Thursday, February 20, 2014

Writing to My Audience

In addition to that pesky "internal editor" that follows me around, poking me in the ribs every day and telling me I'm a terrible writer, I occasionally become frozen by the fear of what others will think if they ever read something I wrote.

Part of the problem is that I have way too many heroes that I would love to impress and hate to disappoint. I think about my English teacher friends who all have incredible brains and are armed with amazing BS detectors. If my writing is crap, they will catch it faster than anyone else.

Then there are others: former professors, teachers, mentors, friends, and family. I can just imagine showing them my first published book (because of course in my imagination everyone will be so excited about it) and the confused looks that will appear on their faces when they read fart jokes, magic, and scary monsters instead of something a little more thought provoking. Like, you know, something a mature adult in her thirties would be expected to write.

A few weeks ago, while banging my head on my keyboard and wallowing in the misery of writing a literary novel I'd been working on since July, I had an epiphany: I am terrible at writing literary fiction. I just don't have the skills to do it. I can critique it all day long, but I can't create it. Not well, anyway. Not yet. Maybe not ever.

And then I remembered my teaching days, shut up in a remedial reading classroom with seventh, eighth and ninth graders who hated reading only slightly more than they hated me (I realize that sounds quite negative, but bear with me). I taught students who's primary experiences with reading had been the humiliation of reading out loud, comprehension testing, timed readings, and misery. All of their associations with books were negative.
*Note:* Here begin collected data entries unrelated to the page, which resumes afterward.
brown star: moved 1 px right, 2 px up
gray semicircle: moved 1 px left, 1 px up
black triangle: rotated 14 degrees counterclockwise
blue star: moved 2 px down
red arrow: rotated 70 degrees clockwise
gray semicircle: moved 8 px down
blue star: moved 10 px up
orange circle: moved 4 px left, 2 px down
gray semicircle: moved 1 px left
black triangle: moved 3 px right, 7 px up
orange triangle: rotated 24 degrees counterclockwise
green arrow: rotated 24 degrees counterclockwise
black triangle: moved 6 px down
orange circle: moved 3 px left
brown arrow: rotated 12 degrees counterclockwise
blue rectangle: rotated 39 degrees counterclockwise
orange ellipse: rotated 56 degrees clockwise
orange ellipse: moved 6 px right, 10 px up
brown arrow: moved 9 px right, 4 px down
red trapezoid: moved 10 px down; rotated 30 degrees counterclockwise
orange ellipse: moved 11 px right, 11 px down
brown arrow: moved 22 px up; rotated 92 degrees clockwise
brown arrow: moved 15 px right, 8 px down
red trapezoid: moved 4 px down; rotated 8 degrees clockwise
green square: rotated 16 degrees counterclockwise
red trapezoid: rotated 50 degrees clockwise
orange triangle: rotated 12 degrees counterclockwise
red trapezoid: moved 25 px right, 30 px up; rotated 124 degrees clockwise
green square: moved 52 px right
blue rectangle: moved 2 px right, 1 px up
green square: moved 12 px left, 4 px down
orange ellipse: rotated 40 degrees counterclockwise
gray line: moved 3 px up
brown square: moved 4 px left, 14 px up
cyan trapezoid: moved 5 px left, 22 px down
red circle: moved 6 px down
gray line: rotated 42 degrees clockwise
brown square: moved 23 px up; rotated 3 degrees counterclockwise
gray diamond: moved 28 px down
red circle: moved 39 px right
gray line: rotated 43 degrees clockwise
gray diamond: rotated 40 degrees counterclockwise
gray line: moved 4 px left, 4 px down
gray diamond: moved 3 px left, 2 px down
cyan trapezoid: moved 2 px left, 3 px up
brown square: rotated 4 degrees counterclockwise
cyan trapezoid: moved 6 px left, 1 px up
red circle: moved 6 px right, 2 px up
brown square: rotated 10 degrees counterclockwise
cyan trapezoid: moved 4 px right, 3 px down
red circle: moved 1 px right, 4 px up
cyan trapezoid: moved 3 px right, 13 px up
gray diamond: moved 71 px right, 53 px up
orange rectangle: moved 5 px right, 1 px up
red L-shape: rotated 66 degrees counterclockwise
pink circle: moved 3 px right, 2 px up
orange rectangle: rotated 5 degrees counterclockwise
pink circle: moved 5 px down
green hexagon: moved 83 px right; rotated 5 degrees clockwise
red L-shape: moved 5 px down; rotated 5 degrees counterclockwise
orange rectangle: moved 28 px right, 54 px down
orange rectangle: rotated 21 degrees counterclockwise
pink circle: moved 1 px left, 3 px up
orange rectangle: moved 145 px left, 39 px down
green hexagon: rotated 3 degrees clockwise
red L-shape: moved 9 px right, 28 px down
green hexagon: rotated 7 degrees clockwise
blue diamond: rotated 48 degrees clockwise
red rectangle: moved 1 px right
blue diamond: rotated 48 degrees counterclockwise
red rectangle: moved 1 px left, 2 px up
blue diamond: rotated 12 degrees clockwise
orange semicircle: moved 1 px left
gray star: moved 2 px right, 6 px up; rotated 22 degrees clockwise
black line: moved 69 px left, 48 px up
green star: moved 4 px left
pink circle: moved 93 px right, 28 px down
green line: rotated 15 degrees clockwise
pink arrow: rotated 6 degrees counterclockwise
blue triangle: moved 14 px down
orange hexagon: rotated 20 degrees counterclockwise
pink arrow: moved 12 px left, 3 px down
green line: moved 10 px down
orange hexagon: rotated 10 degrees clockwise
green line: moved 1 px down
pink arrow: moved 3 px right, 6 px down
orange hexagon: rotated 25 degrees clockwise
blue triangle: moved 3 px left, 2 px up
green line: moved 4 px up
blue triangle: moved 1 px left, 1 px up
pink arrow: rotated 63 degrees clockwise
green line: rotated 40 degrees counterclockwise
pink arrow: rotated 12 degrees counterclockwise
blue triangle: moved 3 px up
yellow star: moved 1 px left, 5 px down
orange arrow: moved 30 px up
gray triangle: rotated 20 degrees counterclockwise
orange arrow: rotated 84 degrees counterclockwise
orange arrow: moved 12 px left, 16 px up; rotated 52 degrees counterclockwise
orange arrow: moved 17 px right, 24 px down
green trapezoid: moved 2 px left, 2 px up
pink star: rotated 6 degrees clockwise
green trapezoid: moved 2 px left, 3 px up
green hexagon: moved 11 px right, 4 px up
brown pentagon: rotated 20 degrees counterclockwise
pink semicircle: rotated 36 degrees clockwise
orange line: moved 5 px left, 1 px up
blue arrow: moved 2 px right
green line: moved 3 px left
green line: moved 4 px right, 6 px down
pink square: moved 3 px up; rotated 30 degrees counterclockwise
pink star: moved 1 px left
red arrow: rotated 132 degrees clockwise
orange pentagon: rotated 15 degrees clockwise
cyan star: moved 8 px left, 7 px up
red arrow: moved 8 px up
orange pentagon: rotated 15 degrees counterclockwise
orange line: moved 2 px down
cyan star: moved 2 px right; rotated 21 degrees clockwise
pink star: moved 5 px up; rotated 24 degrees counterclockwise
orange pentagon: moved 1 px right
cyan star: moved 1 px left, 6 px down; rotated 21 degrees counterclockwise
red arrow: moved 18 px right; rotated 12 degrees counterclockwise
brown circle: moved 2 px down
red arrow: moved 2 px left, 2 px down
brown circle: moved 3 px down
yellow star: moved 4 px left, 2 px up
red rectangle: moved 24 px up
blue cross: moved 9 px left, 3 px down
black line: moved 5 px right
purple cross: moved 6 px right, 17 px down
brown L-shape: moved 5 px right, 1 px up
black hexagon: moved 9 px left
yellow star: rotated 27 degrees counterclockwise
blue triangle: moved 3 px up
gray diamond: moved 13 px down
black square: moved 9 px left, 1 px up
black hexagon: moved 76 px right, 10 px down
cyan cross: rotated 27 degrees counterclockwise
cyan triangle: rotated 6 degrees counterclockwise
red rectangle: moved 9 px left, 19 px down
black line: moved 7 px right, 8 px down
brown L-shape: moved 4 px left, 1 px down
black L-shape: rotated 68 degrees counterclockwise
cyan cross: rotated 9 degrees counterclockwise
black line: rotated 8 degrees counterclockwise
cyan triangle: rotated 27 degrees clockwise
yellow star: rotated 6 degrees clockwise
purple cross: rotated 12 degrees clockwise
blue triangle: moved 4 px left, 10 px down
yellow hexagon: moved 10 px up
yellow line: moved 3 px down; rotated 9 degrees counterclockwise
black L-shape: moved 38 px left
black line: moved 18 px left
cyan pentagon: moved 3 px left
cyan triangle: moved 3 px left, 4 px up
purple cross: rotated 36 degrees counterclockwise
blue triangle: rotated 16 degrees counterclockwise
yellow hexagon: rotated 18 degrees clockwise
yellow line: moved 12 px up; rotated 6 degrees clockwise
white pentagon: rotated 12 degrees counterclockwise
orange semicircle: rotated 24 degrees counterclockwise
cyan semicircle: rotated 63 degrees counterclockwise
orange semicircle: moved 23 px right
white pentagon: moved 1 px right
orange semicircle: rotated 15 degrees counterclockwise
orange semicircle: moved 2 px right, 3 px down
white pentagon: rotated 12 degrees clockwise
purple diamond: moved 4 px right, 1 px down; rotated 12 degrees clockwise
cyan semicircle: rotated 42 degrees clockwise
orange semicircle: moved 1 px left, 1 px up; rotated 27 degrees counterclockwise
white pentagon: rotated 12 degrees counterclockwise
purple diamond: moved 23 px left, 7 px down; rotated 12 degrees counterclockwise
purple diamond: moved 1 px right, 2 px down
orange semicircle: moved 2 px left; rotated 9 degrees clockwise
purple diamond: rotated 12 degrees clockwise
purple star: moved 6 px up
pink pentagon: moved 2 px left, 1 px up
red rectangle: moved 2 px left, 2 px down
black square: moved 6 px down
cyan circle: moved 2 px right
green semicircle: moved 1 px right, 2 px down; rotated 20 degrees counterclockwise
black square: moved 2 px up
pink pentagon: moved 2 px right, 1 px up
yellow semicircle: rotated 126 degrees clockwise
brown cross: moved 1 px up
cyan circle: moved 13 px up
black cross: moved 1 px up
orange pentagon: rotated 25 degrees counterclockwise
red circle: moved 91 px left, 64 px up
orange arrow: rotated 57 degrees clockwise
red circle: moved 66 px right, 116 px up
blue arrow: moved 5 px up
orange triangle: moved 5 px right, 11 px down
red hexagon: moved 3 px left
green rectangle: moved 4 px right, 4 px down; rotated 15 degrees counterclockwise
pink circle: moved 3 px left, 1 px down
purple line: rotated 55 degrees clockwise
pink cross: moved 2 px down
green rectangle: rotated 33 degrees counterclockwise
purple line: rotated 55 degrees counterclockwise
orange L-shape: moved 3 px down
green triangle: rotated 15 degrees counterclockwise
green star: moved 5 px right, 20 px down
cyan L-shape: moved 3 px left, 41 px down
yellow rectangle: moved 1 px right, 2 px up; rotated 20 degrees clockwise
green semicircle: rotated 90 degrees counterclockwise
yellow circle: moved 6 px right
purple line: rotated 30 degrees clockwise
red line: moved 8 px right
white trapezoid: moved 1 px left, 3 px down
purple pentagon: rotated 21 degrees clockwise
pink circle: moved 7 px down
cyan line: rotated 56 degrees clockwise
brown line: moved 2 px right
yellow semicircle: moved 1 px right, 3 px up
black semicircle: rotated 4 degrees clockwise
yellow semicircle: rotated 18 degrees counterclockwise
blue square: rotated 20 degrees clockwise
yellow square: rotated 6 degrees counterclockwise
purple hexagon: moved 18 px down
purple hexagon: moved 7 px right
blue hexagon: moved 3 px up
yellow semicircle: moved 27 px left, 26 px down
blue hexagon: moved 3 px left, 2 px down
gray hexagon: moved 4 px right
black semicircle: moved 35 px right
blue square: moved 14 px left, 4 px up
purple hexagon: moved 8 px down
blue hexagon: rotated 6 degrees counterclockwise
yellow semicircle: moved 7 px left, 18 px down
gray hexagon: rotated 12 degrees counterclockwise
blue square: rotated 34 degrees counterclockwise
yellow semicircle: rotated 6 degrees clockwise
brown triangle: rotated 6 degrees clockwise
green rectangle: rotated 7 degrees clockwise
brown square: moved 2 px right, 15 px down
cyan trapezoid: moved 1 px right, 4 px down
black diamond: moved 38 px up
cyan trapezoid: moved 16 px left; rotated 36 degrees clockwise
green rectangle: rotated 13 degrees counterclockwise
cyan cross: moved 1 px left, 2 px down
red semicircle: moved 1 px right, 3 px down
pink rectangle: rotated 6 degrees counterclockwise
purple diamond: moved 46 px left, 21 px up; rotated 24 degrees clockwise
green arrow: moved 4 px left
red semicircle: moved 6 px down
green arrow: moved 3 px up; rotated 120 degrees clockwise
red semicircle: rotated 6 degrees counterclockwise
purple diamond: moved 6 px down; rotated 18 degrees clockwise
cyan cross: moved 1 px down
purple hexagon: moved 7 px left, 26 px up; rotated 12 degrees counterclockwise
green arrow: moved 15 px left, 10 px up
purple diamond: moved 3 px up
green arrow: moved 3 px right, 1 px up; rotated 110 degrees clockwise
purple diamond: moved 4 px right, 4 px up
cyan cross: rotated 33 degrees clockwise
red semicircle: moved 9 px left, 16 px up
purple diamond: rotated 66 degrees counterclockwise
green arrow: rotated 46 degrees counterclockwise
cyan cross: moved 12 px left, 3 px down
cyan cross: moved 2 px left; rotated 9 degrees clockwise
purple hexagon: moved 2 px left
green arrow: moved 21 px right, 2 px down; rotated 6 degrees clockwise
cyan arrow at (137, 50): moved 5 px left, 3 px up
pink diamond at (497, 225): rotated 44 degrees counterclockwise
I struggled finding fun and interesting material for them to read. So much so, that in my frustration, it actually became easier to write my own short stories tailored to their specific needs and interests.

I can't tell you what it felt like to hear my kids who hated reading, who struggled with it and despised it, giggle and snort over something silly I put in my stories.

It was fun.
It was thrilling.
It was fulfilling.
It's the reason I want to be a writer.

And I can't let myself forget it.

I took a break from my literary novel and started writing something new-- something I would have written for my students-- something completely ridiculous and fun.

I guess what I'm saying is, when everyone I know reads my first book and thinks to themselves, "That's the most ridiculous thing I've ever read" if they finish that thought with the phrase "...but for some stupid reason my kids/students love it" then I will know I've done all right for a first timer.